### Stated exercise
Reproduce verbatim the stretch of the Helm chart guide below from "GraphDB Repository" through "new configuration maps.".

See the Kubernetes documentation on defining resource limits.

Assigning Pods to Nodes

Each component in the Helm chart supports specifying nodeSelector, affinity, and tolerations in values.yaml. This allows you to schedule pods across a multi-node cluster with different roles and resources.

Additionally, most components also support topologySpreadConstraints, which can be used to spread pods across failure domains in the cluster.

By default, no node restrictions are applied.

For more details, see the Kubernetes Assigning Pods to Nodes, Taints and Tolerations, and Pod Topology Spread Constraints documentation pages.

GraphDB Configuration

The Helm chart uses GraphDB’s Helm chart as a sub-chart and allows the usage of all options provided by the sub-chart. This includes:

  • Different cluster topologies
  • Security and properties provisioning
  • Automated backups
  • Repository consistency scans
  • Extended master/worker nodes configurations

GraphDB Repository

By default, the provisioning creates a default repository in GraphDB. This repo is provided by graphdb-master-repo-configmap or graphdb-worker-repo-configmap (depending on whether or not a cluster is used) that reads it from the examples/graphdb/master.default.ttl or examples/graphdb/worker.default.ttl file.

To change the default TTL file, you can prepare another configuration map containing a config.ttl file entry:

kubectl create configmap graphdb-worker-repo-configmap --from-file=worker-config.ttl
kubectl create configmap graphdb-master-repo-configmap --from-file=master-config.ttl

After that, update the property graphdb.graphdb.masters.repositoryConfigmap graphdb.graphdb.workers.repositoryConfigmap from values.yaml to refer to the new configuration maps.

GraphDB Cluster Mode

The GraphDB Helm chart allows you to deploy GraphDB in cluster mode. By default, this is disabled and only a single master node is deployed.

To deploy in a cluster, enable graphdb.graphdb.topology in the values.yaml file to 1m_3w/2m3w_rw_ro/2m3w_muted and configure graphdb.graphdb.clusterConfig to match the desired topology.

See GraphDB cluster topologies and the GraphDB documentation on Setting up cluster with a single master.

Search Service

The Platform Helm chart allows you to deploy the Ontotext Platform Search Service as a sub-chart. The Search Service needs Elasticsearch and Kibana Helm charts in order to work properly. Those are added in Chart.yaml as dependencies.

To enable the deployment of the Search Service, search.enabled must be set to true in the values.yaml file. A few sub-sections in the values.yaml for platform-search, elasticsearch, and kibana must be filled as well.

When the Search Service is enabled and the Helm chart is deployed, the SOML schema will be provisioned to the Search Service as well as the Semantic Objects Service.

By default, the Search Service is enabled (see the values.yaml for details).

Important

Make sure to configure the necessary persistent volumes for the Search Service and Elasticsearch.

SOML and RBAC Schema

By default, the provisioning uses an example SOML schema and an RBAC schema. Both are loaded from templates/platform/platform-soml-schemas-configmap.yaml that reads the schemas from files/soml/schema.yaml and files/soml/rbac-schema.yaml files.

You can change the schemas by preparing another configuration map with the desired schema(s) inside. For example, if you want to override the SOML schema, the config map should contain a schema.yaml file entry:

kubectl create configmap soaas-soml-configmap --from-file=schema.yaml

After that, edit the semantic-objects.soml.schema.configmap property from values.yaml to point to the new configuration map.

### Data section
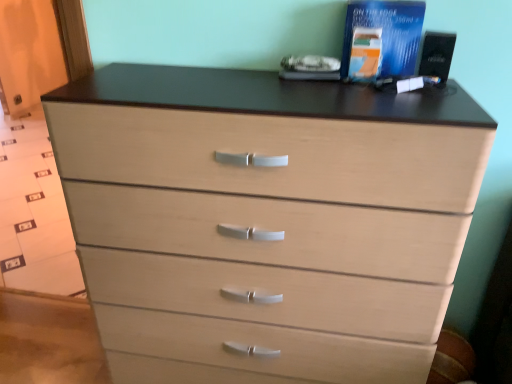
Where is `free space in front of blue paper at upper right, the second book in the right-to-left sequence`? Image resolution: width=512 pixels, height=384 pixels. free space in front of blue paper at upper right, the second book in the right-to-left sequence is located at coordinates (361, 98).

### Worked answer
GraphDB Repository

By default, the provisioning creates a default repository in GraphDB. This repo is provided by graphdb-master-repo-configmap or graphdb-worker-repo-configmap (depending on whether or not a cluster is used) that reads it from the examples/graphdb/master.default.ttl or examples/graphdb/worker.default.ttl file.

To change the default TTL file, you can prepare another configuration map containing a config.ttl file entry:

kubectl create configmap graphdb-worker-repo-configmap --from-file=worker-config.ttl
kubectl create configmap graphdb-master-repo-configmap --from-file=master-config.ttl

After that, update the property graphdb.graphdb.masters.repositoryConfigmap graphdb.graphdb.workers.repositoryConfigmap from values.yaml to refer to the new configuration maps.